On Friday, JV and I sat down with our weekly pizza to watch the first episode of the new Star Trek series. I went in with cautious optimism: it had received a lot of good reviews (when they finally lifted the ban on reviews?), but all of my friends who are actual Trek fans (including Diana of Redskirts) were ambivalent at best about it.
Despite the caution in my optimism, I left the episode DISAPPOINTED.
I say this as someone who liked the J. J. Abrams reboot—initially. Rewatching it after mainlining TOS over the course of a few months, though, it loses a lot of the shine. (Or maybe I just paid better attention to the plot the second time around.) I didn't even bother with the second one. We've hit peak Cabbagepatch.
Discovery takes its cue from the Abrams' reboot more than something like TOS or Next Generation, both in terms of aesthetics and also in story style. It's a lot of whiz-bang visual effects, Dutch angles, lens flare, etc. The story is more about what will look good on screen and not what would be interesting to think about.
Also, minor point, but when you make a prequel fifty-odd years after the original material, first of all: why? (Do they want that Klingon–Federation war backdrop?) Second of all: if you're going to do that, why are you blowing the budget on these fantastic hyper-future sets that are so clearly more advanced than the tech that's supposed to be, in-story, ten? fifteen? years later? Say what you will about the Star Wars prequels, but the visual continuity between the prequels and the original trilogy (I can't speak for the new movies, haven't seen them and have no interest in there) is pretty solid.
There are also plenty of Star Trek episodes where the conflict is based on someone in Starfleet making a terrible decision that errs on the side of optimism and naivete. But the point always seemed to be that even if it ends up being a mistake once in a while, that's the Starfleet standard operating procedure and it's based on (what I think is) a pretty noble ideal. (Like, we just watched the Next Generation episode "The Samaritan Snare," where La Forge gets kidnapped when they stop to repair a broken-down ship right after we watched the first episode of Discovery.)

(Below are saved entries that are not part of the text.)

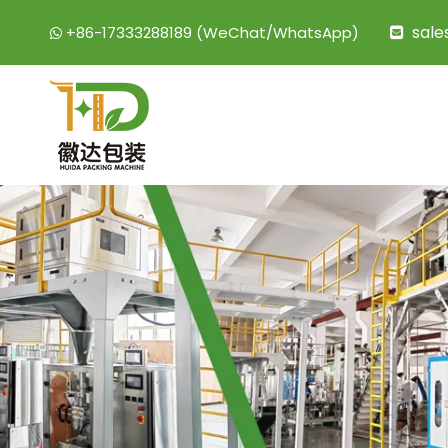
sal
+86-17333288189 (WeChat/WhatsApp)

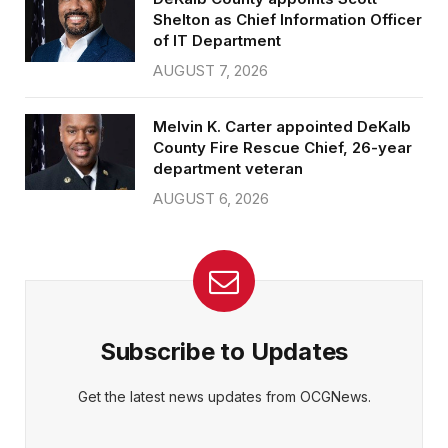
Shelton as Chief Information Officer
of IT Department
AUGUST 7, 2026
Melvin K. Carter appointed DeKalb
County Fire Rescue Chief, 26-year
department veteran
AUGUST 6, 2026
Subscribe to Updates
Get the latest news updates from OCGNews.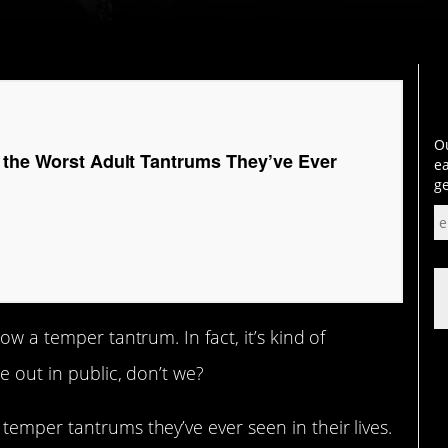
Ou
 the Worst Adult Tantrums They’ve Ever
ea
ge
ow a temper tantrum. In fact, it’s kind of
e out in public, don’t we?
temper tantrums they’ve ever seen in their lives.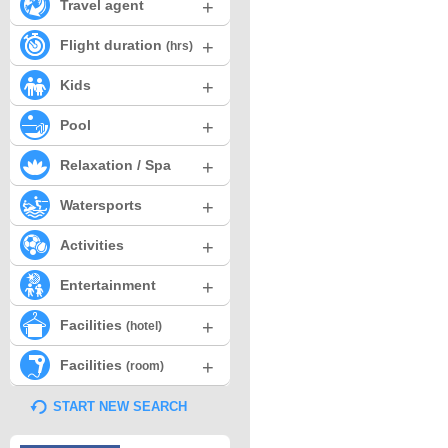
+
Travel agent
+
Flight duration
(hrs)
+
Kids
+
Pool
+
Relaxation / Spa
+
Watersports
+
Activities
+
Entertainment
+
Facilities
(hotel)
+
Facilities
(room)
START NEW SEARCH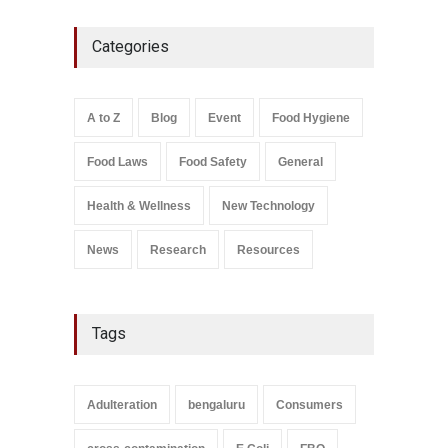
FSSAI Action: VKC Nuts,
Categories
Chheda Foods Face Licence
Suspensions
A to Z
,
Food Hygiene
,
Food
Safety
,
Health & Wellness
,
News
August 10, 2026
A to Z
Blog
Event
Food Hygiene
Salmonella In Baby Food
Food Laws
Food Safety
General
A to Z
,
Food Safety
September 9, 2021
Health & Wellness
New Technology
News
Research
Resources
Tags
Adulteration
bengaluru
Consumers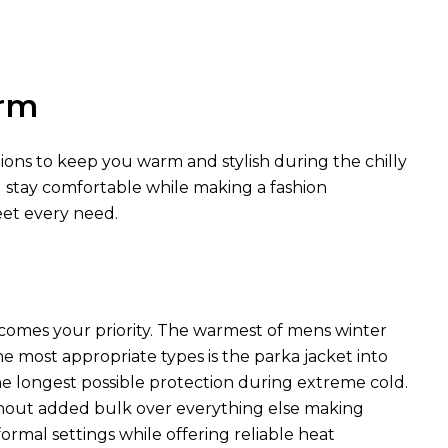
arm
tions to keep you warm and stylish during the chilly
u stay comfortable while making a fashion
eet every need.
comes your priority. The warmest of mens winter
he most appropriate types is the parka jacket into
he longest possible protection during extreme cold.
hout added bulk over everything else making
rmal settings while offering reliable heat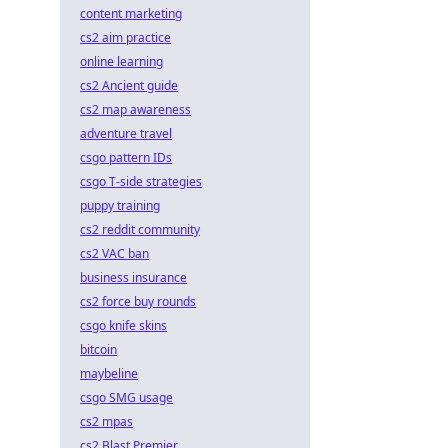
content marketing
cs2 aim practice
online learning
cs2 Ancient guide
cs2 map awareness
adventure travel
csgo pattern IDs
csgo T-side strategies
puppy training
cs2 reddit community
cs2 VAC ban
business insurance
cs2 force buy rounds
csgo knife skins
bitcoin
maybeline
csgo SMG usage
cs2 mpas
cs2 Blast Premier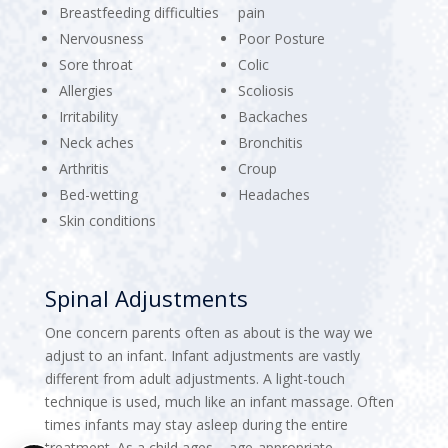
Breastfeeding difficulties
pain
Nervousness
Poor Posture
Sore throat
Colic
Allergies
Scoliosis
Irritability
Backaches
Neck aches
Bronchitis
Arthritis
Croup
Bed-wetting
Headaches
Skin conditions
Spinal Adjustments
One concern parents often as about is the way we
adjust to an infant. Infant adjustments are vastly
different from adult adjustments. A light-touch
technique is used, much like an infant massage. Often
times infants may stay asleep during the entire
treatment. As a child ages – age-appropriate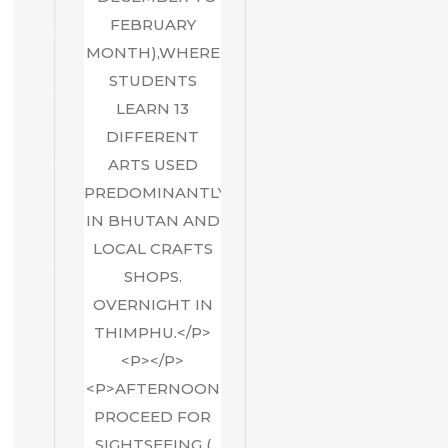
FEBRUARY
MONTH),WHERE
STUDENTS
LEARN 13
DIFFERENT
ARTS USED
PREDOMINANTLY
IN BHUTAN AND
LOCAL CRAFTS
SHOPS.
OVERNIGHT IN
THIMPHU.</P>
<P></P>
<P>AFTERNOON
PROCEED FOR
SIGHTSEEING (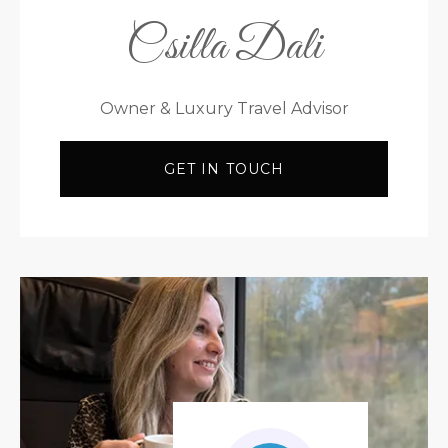
Csilla Dali
Owner & Luxury Travel Advisor
GET IN TOUCH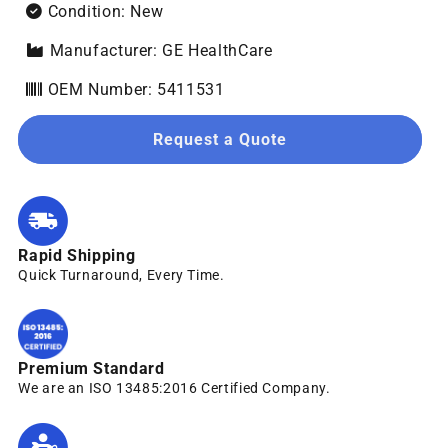
Condition: New
Manufacturer: GE HealthCare
OEM Number: 5411531
Request a Quote
Rapid Shipping
Quick Turnaround, Every Time.
Premium Standard
We are an ISO 13485:2016 Certified Company.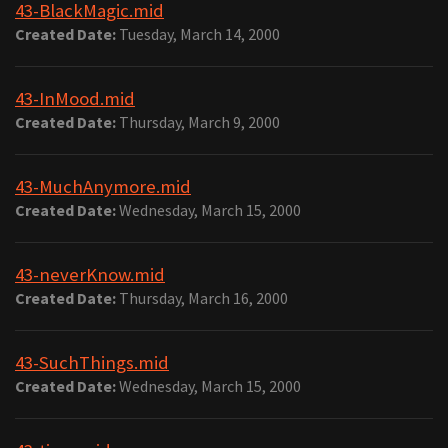
43-BlackMagic.mid
Created Date:
Tuesday, March 14, 2000
43-InMood.mid
Created Date:
Thursday, March 9, 2000
43-MuchAnymore.mid
Created Date:
Wednesday, March 15, 2000
43-neverKnow.mid
Created Date:
Thursday, March 16, 2000
43-SuchThings.mid
Created Date:
Wednesday, March 15, 2000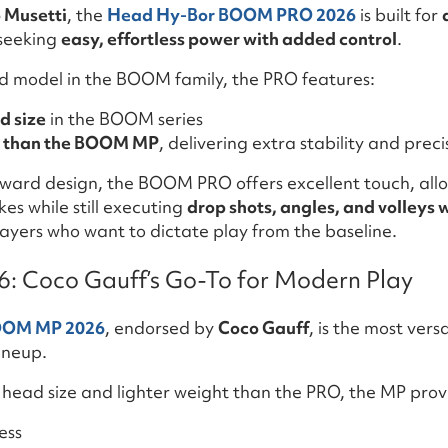
 Musetti
, the
Head Hy-Bor BOOM PRO 2026
is built for
seeking
easy, effortless power with added control
.
ed model in the BOOM family, the PRO features:
d size
in the BOOM series
t than the BOOM MP
, delivering extra stability and preci
rward design, the BOOM PRO offers excellent touch, allo
es while still executing
drop shots, angles, and volleys 
layers who want to dictate play from the baseline.
 Coco Gauff’s Go-To for Modern Play
OOM MP 2026
, endorsed by
Coco Gauff
, is the most vers
ineup.
r head size and lighter weight than the PRO, the MP prov
ess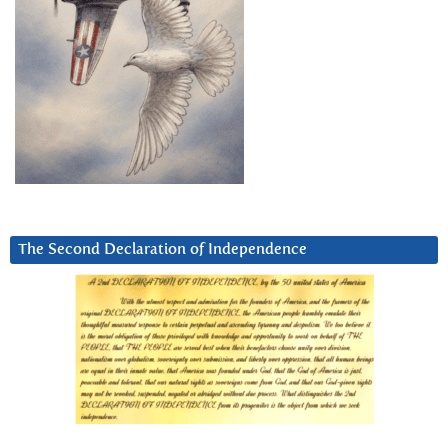
The Second Declaration of Independence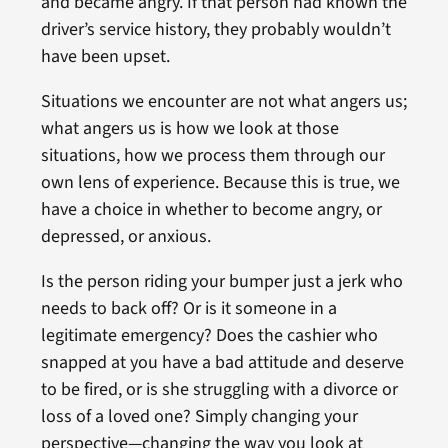
and became angry. If that person had known the
driver’s service history, they probably wouldn’t
have been upset.
Situations we encounter are not what angers us;
what angers us is how we look at those
situations, how we process them through our
own lens of experience. Because this is true, we
have a choice in whether to become angry, or
depressed, or anxious.
Is the person riding your bumper just a jerk who
needs to back off? Or is it someone in a
legitimate emergency? Does the cashier who
snapped at you have a bad attitude and deserve
to be fired, or is she struggling with a divorce or
loss of a loved one? Simply changing your
perspective—changing the way you look at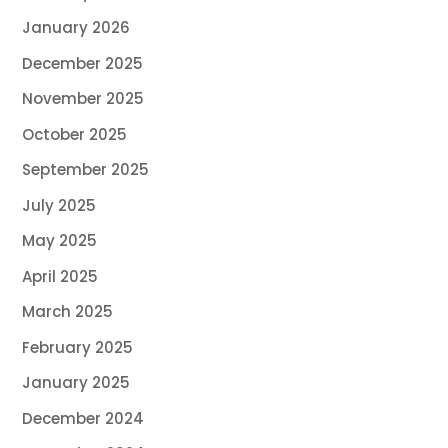
January 2026
December 2025
November 2025
October 2025
September 2025
July 2025
May 2025
April 2025
March 2025
February 2025
January 2025
December 2024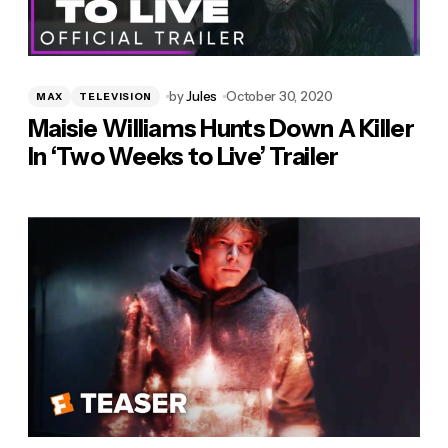
by
Jules
October 30, 2020
MAX
TELEVISION
Maisie Williams Hunts Down A Killer
In ‘Two Weeks to Live’ Trailer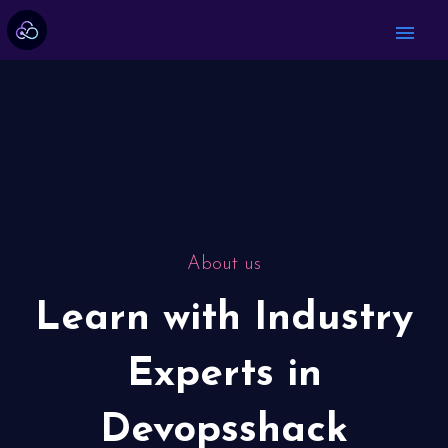
menu
About us
Learn with Industry
Experts in
Devopsshack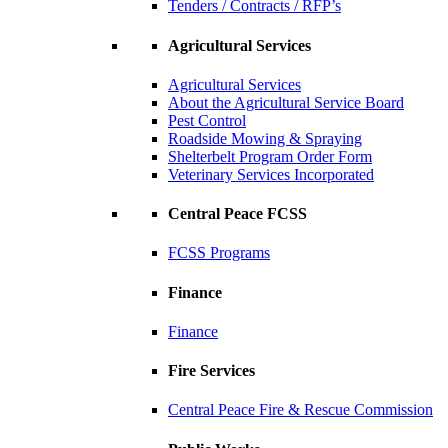
Tenders / Contracts / RFP’s
Agricultural Services
Agricultural Services
About the Agricultural Service Board
Pest Control
Roadside Mowing & Spraying
Shelterbelt Program Order Form
Veterinary Services Incorporated
Central Peace FCSS
FCSS Programs
Finance
Finance
Fire Services
Central Peace Fire & Rescue Commission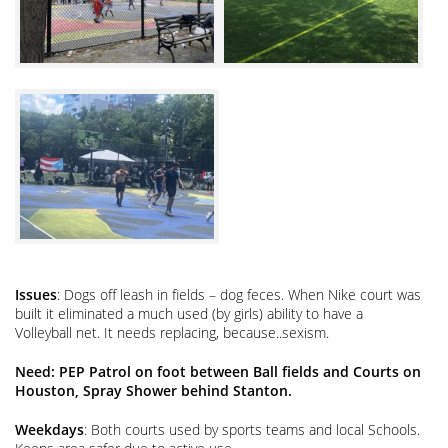
Issues
: Dogs off leash in fields – dog feces. When Nike court was
built it eliminated a much used (by girls) ability to have a
Volleyball net. It needs replacing, because..sexism.
Need: PEP Patrol on foot between Ball fields and Courts on
Houston, Spray Shower behind Stanton.
Weekdays
: Both courts used by sports teams and local Schools.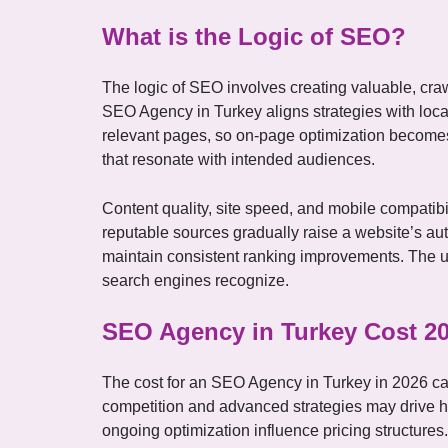
What is the Logic of SEO?
The logic of SEO involves creating valuable, craw
SEO Agency in Turkey aligns strategies with local
relevant pages, so on-page optimization becomes 
that resonate with intended audiences.
Content quality, site speed, and mobile compatib
reputable sources gradually raise a website’s auth
maintain consistent ranking improvements. The ult
search engines recognize.
SEO Agency in Turkey Cost 2
The cost for an SEO Agency in Turkey in 2026 ca
competition and advanced strategies may drive hi
ongoing optimization influence pricing structure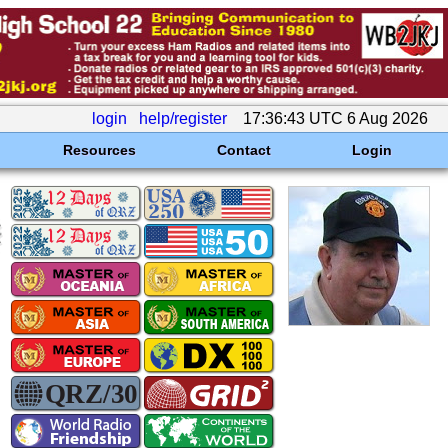
login
help/register
17:36:43 UTC 6 Aug 2026
Resources
Contact
Login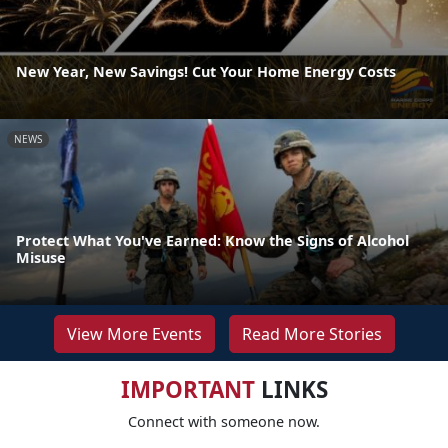
New Year, New Savings! Cut Your Home Energy Costs
NEWS
Protect What You've Earned: Know the Signs of Alcohol
Misuse
View More Events
Read More Stories
IMPORTANT
LINKS
Connect with someone now.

A Starfleet where striking first—and violently—is framed as "the thing that should be done" and the officer who promotes it is being framed as being unjustly punished is not a Star Trek I find particularly inspiring or entertaining. I don't have hopes for future stories: Kurtzman's previous writing is much more in the action-oriented line (Transformers, Cowboys vs Aliens) and one random, stilted-sounding drama (People Like Us). Of course, Fuller has worked on other Star Trek incarnations: he's also written stuff that's more nuanced than giant fighting robot cars (Pushing Daisies, American Gods, Dead Like Me).
Good thing I have so many more episodes of Next Generation left to go!